DOCUMENT SECTION:
History & Background

This page provides information about the origin of the Heurist project, including its methodology and intended audience.

Origin & Develoment

Heurist was originally designed by Dr Ian Johnson, founding director of Arts eResearch (formerly the Archaeological Computing Laboratory), University of Sydney, and developed there from September 2005 to December 2013. Heurist continues to be developed and supported within the Faculty of Arts and Social Sciences and the University’s Research Portfolio, under the direction of Dr Johnson.

Heurist maintenance and development is the principal responsibility of Artem Osmakov, with the Heurist Network web site and Heurist documentation being developed by Vincent Sheehan.

Heurist is in rapid and ongoing development thanks to a number of major funded projects which use and support its infrastructure, including:

  • HuNI : Humanities Networked Infrastructure, NeCTAR funding 2013–2014.
  • FAIMS : Federated Archaeological Information Management System, NeCTAR funding 2013–2014, ARC (Australian Research Council) LIEF 2014.
  • The Dictionary of Sydney : ARC Linkage grants 2005–2010 & 2010–2013.
  • Digital Harlem : ARC Discovery grants 2003–2007 & 2010–2015.
  • Book of Remembrance Online University of Sydney Chancellor’s Award 2013–2014, online Sept 2014.
  • Many smaller projects, with generous long-term infrastructure funding from the University of Sydney.

(See also infrastructure and exemplars.)

Methodology

Heurist is written in PHP and Javascript, on top of a fixed MySQL data structure (all Heurist databases have the same underlying structure, as the logical structure of the database is encoded directly in the data). Entities/record types, fields and terms are defined within the database rather than being hardcoded in the software or database structure.

Heurist uses a key-value pair approach linked to a primary data table instantiating typed entities, allowing variant data structures and repeating value fields. Relationships between entities are implemented as a relationship record which uses the same storage methodology as other record types, allowing it to be enriched with additional data as required.

Heurist has the following field types:

  • Numeric (integer or decimal).
  • Text (single line or memo).

DATASET EXCERPT:
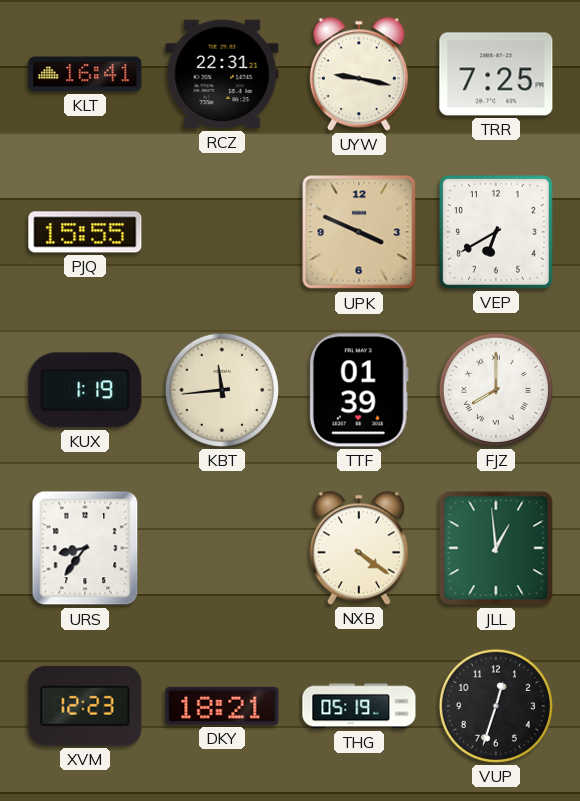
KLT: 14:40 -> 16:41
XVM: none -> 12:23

TASK 1: Who, according to the Heurist history page, is principally responsible for Heurist maintenance and development?
TASK 2: From the Heurist history page, reproduce the passage starting with "Heurist was originally" and going on through "developed by Vincent Sheehan.".
The listing has no connection to the Heurist history page.

TASK ANSWER 1: Artem Osmakov

TASK ANSWER 2:
Heurist was originally designed by Dr Ian Johnson, founding director of Arts eResearch (formerly the Archaeological Computing Laboratory), University of Sydney, and developed there from September 2005 to December 2013. Heurist continues to be developed and supported within the Faculty of Arts and Social Sciences and the University’s Research Portfolio, under the direction of Dr Johnson.

Heurist maintenance and development is the principal responsibility of Artem Osmakov, with the Heurist Network web site and Heurist documentation being developed by Vincent Sheehan.